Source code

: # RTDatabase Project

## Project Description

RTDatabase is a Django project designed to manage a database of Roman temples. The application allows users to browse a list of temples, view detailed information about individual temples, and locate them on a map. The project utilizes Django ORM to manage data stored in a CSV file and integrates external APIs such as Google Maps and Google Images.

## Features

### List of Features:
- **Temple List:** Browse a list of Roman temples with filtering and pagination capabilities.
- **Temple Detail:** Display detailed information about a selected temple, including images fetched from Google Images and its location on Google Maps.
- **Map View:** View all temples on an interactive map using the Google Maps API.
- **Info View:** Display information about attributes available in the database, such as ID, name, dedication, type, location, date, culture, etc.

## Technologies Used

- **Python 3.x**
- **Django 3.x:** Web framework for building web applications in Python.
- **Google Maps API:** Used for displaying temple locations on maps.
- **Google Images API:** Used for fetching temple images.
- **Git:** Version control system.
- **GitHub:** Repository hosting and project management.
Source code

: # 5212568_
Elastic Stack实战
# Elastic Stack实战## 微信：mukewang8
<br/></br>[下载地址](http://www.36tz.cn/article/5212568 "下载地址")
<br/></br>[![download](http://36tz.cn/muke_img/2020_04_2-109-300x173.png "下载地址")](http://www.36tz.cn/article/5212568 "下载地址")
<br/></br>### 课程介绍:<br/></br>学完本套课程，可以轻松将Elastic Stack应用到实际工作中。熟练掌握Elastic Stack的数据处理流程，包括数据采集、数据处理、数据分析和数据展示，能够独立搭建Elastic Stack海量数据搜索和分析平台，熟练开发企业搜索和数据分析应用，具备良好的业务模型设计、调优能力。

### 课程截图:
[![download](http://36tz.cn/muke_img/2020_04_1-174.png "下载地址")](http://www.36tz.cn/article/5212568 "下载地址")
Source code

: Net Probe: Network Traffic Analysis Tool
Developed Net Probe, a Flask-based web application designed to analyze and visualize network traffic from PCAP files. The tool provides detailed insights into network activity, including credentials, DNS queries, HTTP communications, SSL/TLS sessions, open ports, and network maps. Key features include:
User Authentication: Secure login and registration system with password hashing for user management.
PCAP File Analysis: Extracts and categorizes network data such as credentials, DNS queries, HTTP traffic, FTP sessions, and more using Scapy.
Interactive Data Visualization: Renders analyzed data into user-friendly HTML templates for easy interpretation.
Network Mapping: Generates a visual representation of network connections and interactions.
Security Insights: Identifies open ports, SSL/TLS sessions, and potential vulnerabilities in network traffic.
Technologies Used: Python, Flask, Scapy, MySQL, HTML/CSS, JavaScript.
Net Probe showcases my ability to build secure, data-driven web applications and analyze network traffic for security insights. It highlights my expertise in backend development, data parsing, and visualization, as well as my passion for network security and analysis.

▶ _Assignment_: Would you quote everything above from the line containing "Developed Net Probe, a" down to the line containing "MySQL, HTML/CSS, JavaScript."? Include both of those lines and nothing else.

▶ _Response_:
Developed Net Probe, a Flask-based web application designed to analyze and visualize network traffic from PCAP files. The tool provides detailed insights into network activity, including credentials, DNS queries, HTTP communications, SSL/TLS sessions, open ports, and network maps. Key features include:
User Authentication: Secure login and registration system with password hashing for user management.
PCAP File Analysis: Extracts and categorizes network data such as credentials, DNS queries, HTTP traffic, FTP sessions, and more using Scapy.
Interactive Data Visualization: Renders analyzed data into user-friendly HTML templates for easy interpretation.
Network Mapping: Generates a visual representation of network connections and interactions.
Security Insights: Identifies open ports, SSL/TLS sessions, and potential vulnerabilities in network traffic.
Technologies Used: Python, Flask, Scapy, MySQL, HTML/CSS, JavaScript.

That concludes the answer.